Jeszcze nie wiadomo, kto poprowadzi Alcaraza w nowym sezonie. Zawodnicy wrócą do gry za kilka tygodni, a już w połowie stycznia czeka ich pierwszy ważny test: wielkoszlemowy Australian Open.
4. Nawrocki zablokował, łańcuchy zostają
Na ostatnim w tym roku posiedzeniu Sejmu nie udało się zebrać większości 3/5 poselskich głosów (potrzebnych jest 263) koniecznej do odrzucenia prezydenckiego weta tzw. ustawy łańcuchowej, która miała zakazać trzymania psów na łańcuchach. Zabrakło 17 głosów, w tym prezesa Jarosława Kaczyńskiego, który do Sejmu nie przyszedł, chociaż wcześniej poparł te przepisy.
Weto Karola Nawrockiego źle ocenia 56 proc. ankietowanych przez Instytut Pollster na zlecenie „Super Expressu”. 44 proc. respondentów dobrze oceniło tę decyzję. Ponad 70 proc.

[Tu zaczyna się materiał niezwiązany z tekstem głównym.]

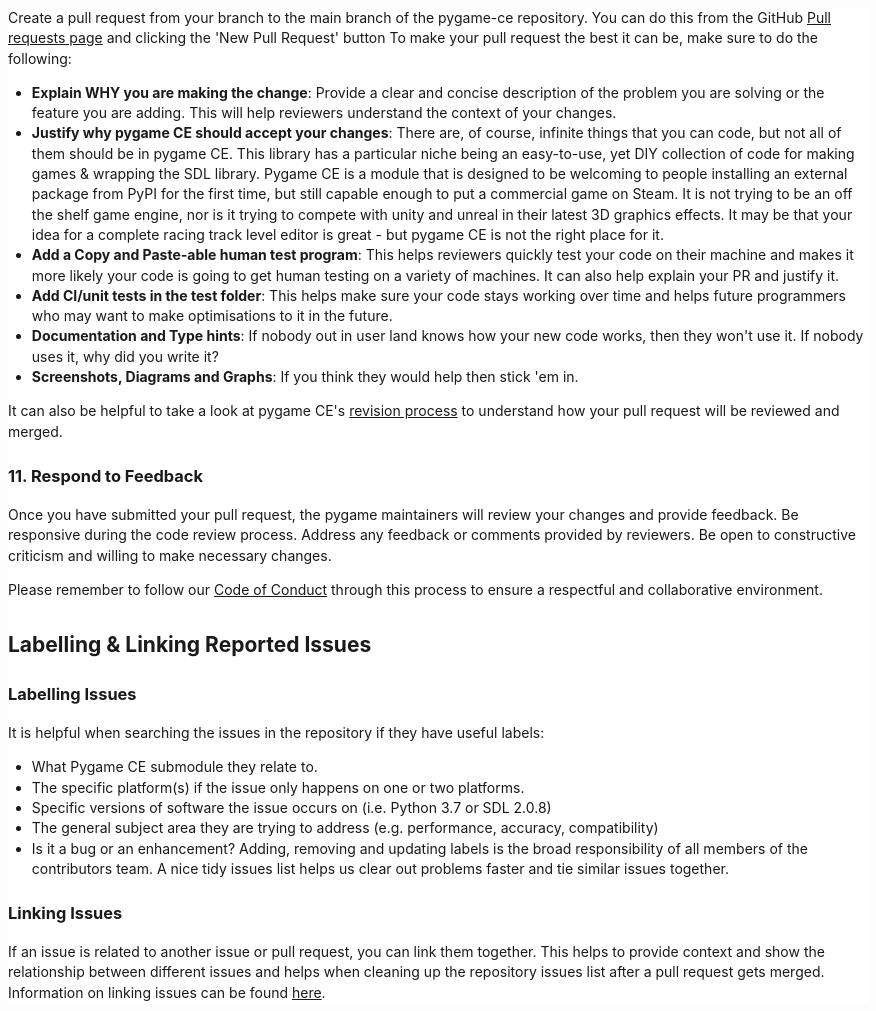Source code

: Create a pull request from your branch to the main branch of the pygame-ce repository. You can do this from the GitHub [Pull requests page](https://github.com/pygame-community/pygame-ce/pulls) and clicking the 'New Pull Request' button To make your pull request the best it can be, make sure to do the following:
- **Explain WHY you are making the change**: Provide a clear and concise description of the problem you are solving or the feature you are adding. This will help reviewers understand the context of your changes.
- **Justify why pygame CE should accept your changes**: There are, of course, infinite things that you can code, but not all of them should be in pygame CE. This library has a particular niche being an easy-to-use, yet DIY collection of code for making games & wrapping the SDL library. Pygame CE is a module that is designed to be welcoming to people installing an external package from PyPI for the first time, but still capable enough to put a commercial game on Steam. It is not trying to be an off the shelf game engine, nor is it trying to compete with unity and unreal in their latest 3D graphics effects. It may be that your idea for a complete racing track level editor is great - but pygame CE is not the right place for it.
- **Add a Copy and Paste-able human test program**: This helps reviewers quickly test your code on their machine and makes it more likely your code is going to get human testing on a variety of machines. It can also help explain your PR and justify it.
- **Add CI/unit tests in the test folder**: This helps make sure your code stays working over time and helps future programmers who may want to make optimisations to it in the future.
- **Documentation and Type hints**: If nobody out in user land knows how your new code works, then they won't use it. If nobody uses it, why did you write it?
- **Screenshots, Diagrams and Graphs**: If you think they would help then stick 'em in.

It can also be helpful to take a look at pygame CE's [revision process](https://github.com/pygame-community/pygame-ce/wiki/The-Reviewing-Process) to understand how your pull request will be reviewed and merged.

### **11. Respond to Feedback**
Once you have submitted your pull request, the pygame maintainers will review your changes and provide feedback. Be responsive during the code review process. Address any feedback or comments provided by reviewers. Be open to constructive criticism and willing to make necessary changes.

Please remember to follow our [Code of Conduct](https://github.com/pygame-community/pygame-ce?tab=coc-ov-file) through this process to ensure a respectful and collaborative environment.

## Labelling & Linking Reported Issues
### **Labelling Issues**
It is helpful when searching the issues in the repository if they have useful labels:
- What Pygame CE submodule they relate to.
- The specific platform(s) if the issue only happens on one or two platforms.
- Specific versions of software the issue occurs on (i.e. Python 3.7 or SDL 2.0.8)
- The general subject area they are trying to address (e.g. performance, accuracy, compatibility)
- Is it a bug or an enhancement?
Adding, removing and updating labels is the broad responsibility of all members of the contributors team. A nice tidy issues list helps us clear out problems faster and tie similar issues together.
### **Linking Issues**
If an issue is related to another issue or pull request, you can link them together. This helps to provide context and show the relationship between different issues and helps when cleaning up the repository issues list after a pull request gets merged. Information on linking issues can be found [here](https://docs.github.com/en/issues/tracking-your-work-with-issues/linking-a-pull-request-to-an-issue).
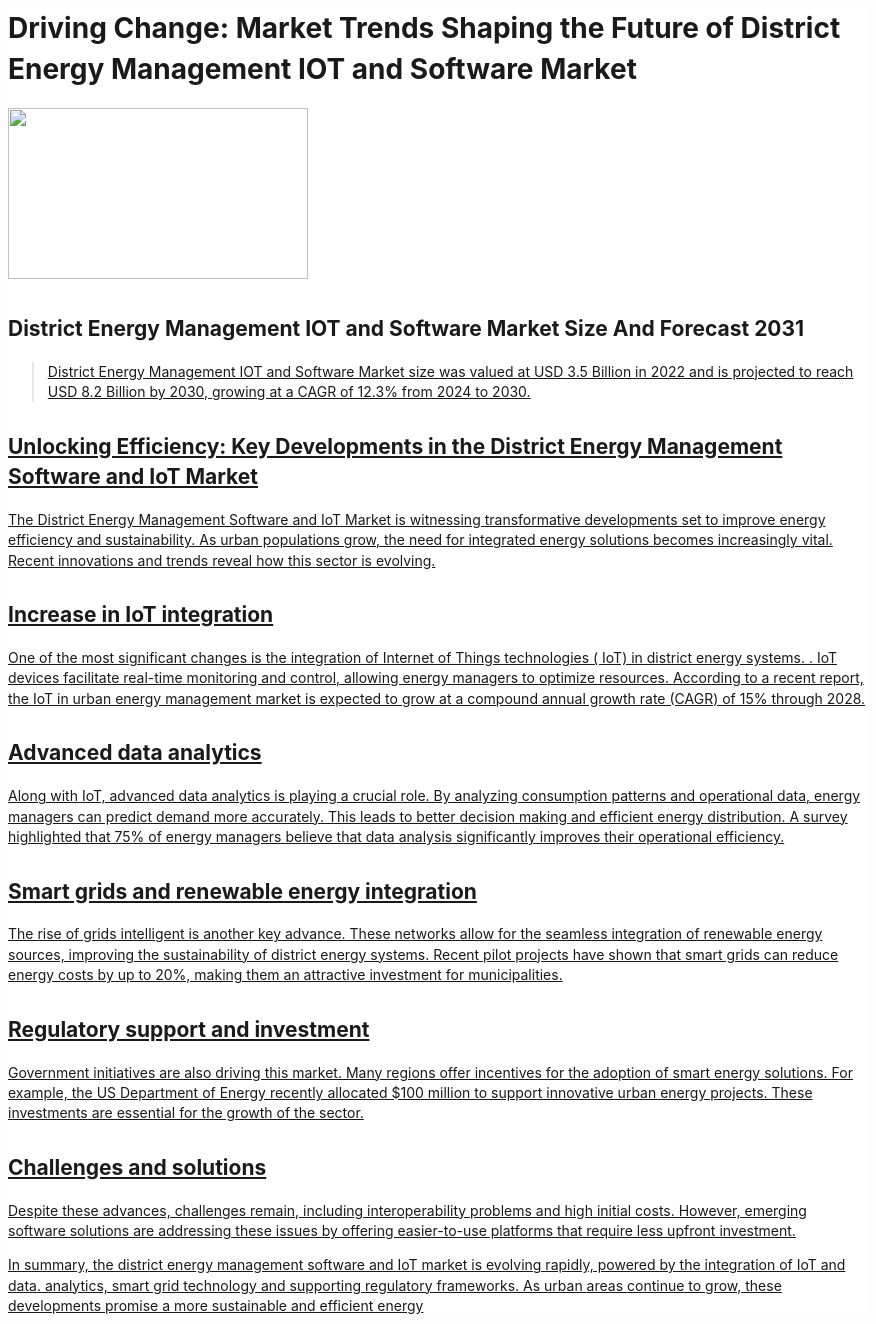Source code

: <h1>Driving Change: Market Trends Shaping the Future of District Energy Management IOT and Software Market</h1><img src="https://ffe5etoiles.com/wp-content/uploads/2025/01/MST7-300x171.png" alt="" width="300" height="171" class="aligncenter size-medium wp-image-105565" /><h2>District Energy Management IOT and Software Market Size And Forecast 2031</h2><blockquote><p><p><a href="https://www.verifiedmarketreports.com/download-sample/?rid=868876&utm_source=Github&utm_medium=377" target="_blank">District Energy Management IOT and Software Market size was valued at USD 3.5 Billion in 2022 and is projected to reach USD 8.2 Billion by 2030, growing at a CAGR of 12.3% from 2024 to 2030.</strong></span></p></p></blockquote><h2>Unlocking Efficiency: Key Developments in the District Energy Management Software and IoT Market</h2><p>The District Energy Management Software and IoT Market is witnessing transformative developments set to improve energy efficiency and sustainability. As urban populations grow, the need for integrated energy solutions becomes increasingly vital. Recent innovations and trends reveal how this sector is evolving.</p><h2>Increase in IoT integration</h2><p>One of the most significant changes is the integration of Internet of Things technologies ( IoT) in district energy systems. . IoT devices facilitate real-time monitoring and control, allowing energy managers to optimize resources. According to a recent report, the IoT in urban energy management market is expected to grow at a compound annual growth rate (CAGR) of 15% through 2028.</p><h2>Advanced data analytics</h2> <p> Along with IoT, advanced data analytics is playing a crucial role. By analyzing consumption patterns and operational data, energy managers can predict demand more accurately. This leads to better decision making and efficient energy distribution. A survey highlighted that 75% of energy managers believe that data analysis significantly improves their operational efficiency.</p><h2>Smart grids and renewable energy integration</h2><p>The rise of grids intelligent is another key advance. These networks allow for the seamless integration of renewable energy sources, improving the sustainability of district energy systems. Recent pilot projects have shown that smart grids can reduce energy costs by up to 20%, making them an attractive investment for municipalities.</p><h2>Regulatory support and investment</h2><p >Government initiatives are also driving this market. Many regions offer incentives for the adoption of smart energy solutions. For example, the US Department of Energy recently allocated $100 million to support innovative urban energy projects. These investments are essential for the growth of the sector.</p><h2>Challenges and solutions</h2><p>Despite these advances, challenges remain, including interoperability problems and high initial costs. However, emerging software solutions are addressing these issues by offering easier-to-use platforms that require less upfront investment.</p><p>In summary, the district energy management software and IoT market is evolving rapidly, powered by the integration of IoT and data. analytics, smart grid technology and supporting regulatory frameworks. As urban areas continue to grow, these developments promise a more sustainable and efficient energy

Polaków nie akceptuje trzymania psów na łańcuchach.
„Na razie zatem pozostanie to, co było. Pies na łańcuchu z teoretycznym i nieegzekwowalnym ograniczeniem czasowym. Bo ustawa o ochronie zwierząt w obecnym kształcie przewiduje, że pies może być trzymany na łańcuchu maksymalnie 12 godzin na dobę przy zapewnieniu co najmniej trzymetrowej długości uwięzi, dostępu do schronienia i wody” – pisze na Polityka.pl Agnieszka Sowa.
5. „Osobowość alkoholika”. Szefowa personelu Białego Domu o Trumpie
Wypowiedzi jednej z najbliższych współpracownic Donalda Trumpa ukazały się we wtorkowym wydaniu pisma „Vanity Fair”. Susie Wiles opowiada o prezydencie, ale i innych figurach Białego Domu i różnych kontrowersyjnych sprawach.
O Trumpie mówi np., że ma „osobowość alkoholika”, „działa przekonany, że nie ma takiej rzeczy, której on nie może osiągnąć”. To porównanie mające oddawać styl działania prezydenta, bo wiadomo, że nie pije on alkoholu. Wiles krytykuje też rewanżyzm, choć dodaje, że „Trump nie kieruje się chęcią zemsty, ale jeśli zobaczy ku temu okazję, to z niej korzysta”.
Przyznaje poza tym, że tak jak inni podejście Trumpa do Putina początkowo wiązała z podziwem, ale w drugiej kadencji zmieniła opinię. „Rozmowy telefoniczne, które mieliśmy z Putinem, były bardzo mieszane. Niektóre z nich były przyjazne, niektóre nie”.
Wiles krytykuje też zachowania administracji Trumpa w tzw. sprawie Epsteina, m.in. atakowanie w tym kontekście byłego prezydenta Billa Clintona. Podobnie krytycznie ocenia decyzję Elona Muska, który rozmontował pomocowy fundusz USAID.
Po ukazaniu się materiału w „Vanity Fair” Wiles oskarżyła pismo o „nieuczciwy atak na nią, najlepszego prezydenta, personel Białego Domu i cały gabinet”.